Git push only one file

帅比萌擦擦* 提交于 2019-12-11 02:34:49

问题


We have a public repo where everybody pushes. We sometimes want to pull&push a single file without pulling the whole remote and pushing the whole merged local. I know a push must be a fast-forward, can we just fast-forward a single file?

Is this possible? If not, why (by design?)?


回答1:


First, you're misusing Git terminology. A ref or reference is simply a name, such as refs/heads/master (the full name of the branch-name master) or refs/tags/v1.2 (the full name of the tag v1.2).

Next: git push does not push files. What git push sends are:

  • commits and/or annotated tags, and all other required objects as needed;
  • a sequence of reference update requests (the default) or commands (--force).

It's up to the receiving server to decide whether to obey these requests or commands. The default for a request to update a branch name—a reference within the refs/heads/ namespace—is to obey a polite request if and only if it is a fast-forward operation, and to obey any command (any forced update). Files are completely irrelevant here. A branch name update is a fast-forward operation if and only if the new commit hash ID has the old commit hash ID as an ancestor.1

To push a single reference, just do that:

git push <remote> <local-name>:<remote-name>

To push more than one, just do that:

git push <remote> <l1>:<r1> <l2>:<r2> ... <ln>:<rn>

(Omitting a name after the colon in git push means that the other Git should use the same name that you are using in your local Git.)

The files that come along with any commit are those in the commit's snapshot. Since you can only push commits (not files), it's not possible to push a file.

(You could, of course, use something other than Git to send a file to a server, and have the server update the file in place. But in this case there's no need to ask about Git at all!)
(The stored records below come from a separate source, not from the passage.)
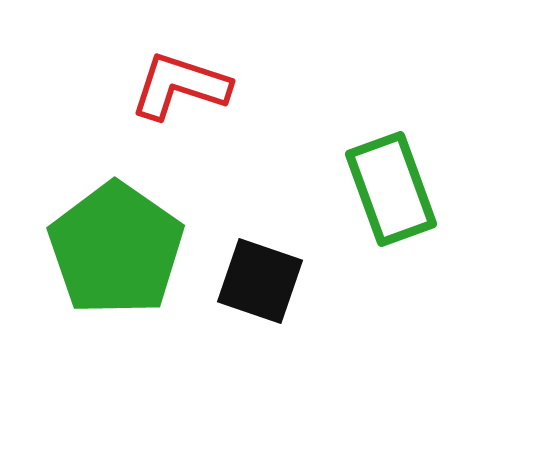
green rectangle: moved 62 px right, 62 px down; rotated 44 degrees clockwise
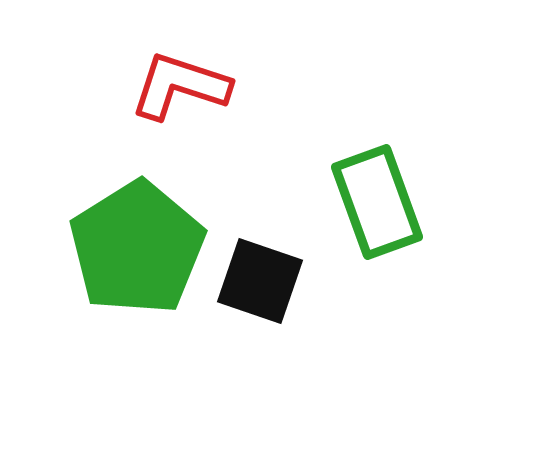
green rectangle: moved 14 px left, 13 px down
green pentagon: moved 21 px right, 1 px up; rotated 5 degrees clockwise
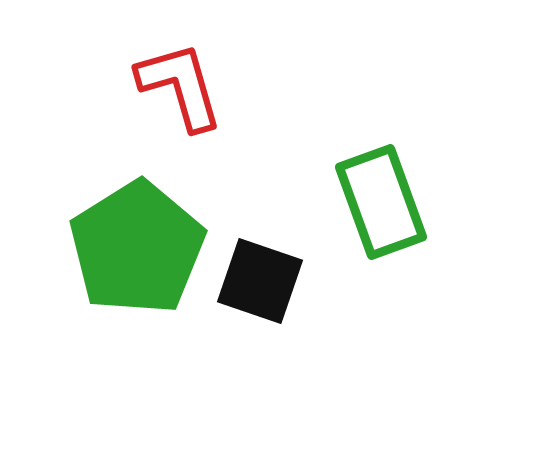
red L-shape: rotated 56 degrees clockwise
green rectangle: moved 4 px right
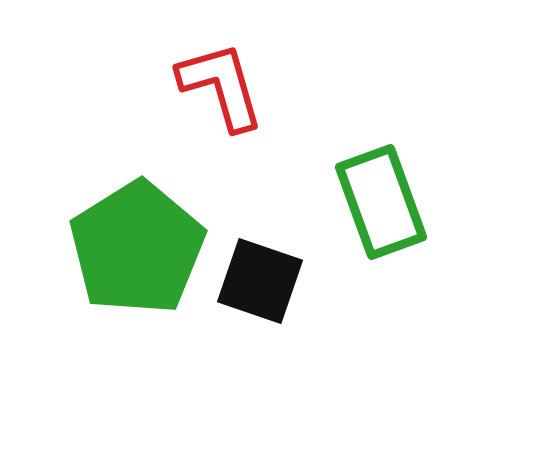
red L-shape: moved 41 px right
1Git maintains a Directed Acyclic Graph or DAG of commits (and in fact all objects, but commits are the ones of interest here). The result of a push is a change to the DAG. If the change is a pure addition, no commits will be lost. Such an update is by definition a fast-forward and hence allowed. If the change results in some commits becoming unreachable from the updated reference, the change is by definition a non-fast-forward and hence polite-request updates are refused by default.

Whether a non-fast-forward update actually loses commits depends on whether those commits are reachable via some other external name. That is harder to compute—not impossible, just not immediately obvious by looking at the one reference being updated. Hence the design principle of requiring fast-forward updates by default.

In short, Git is really doing graph theory.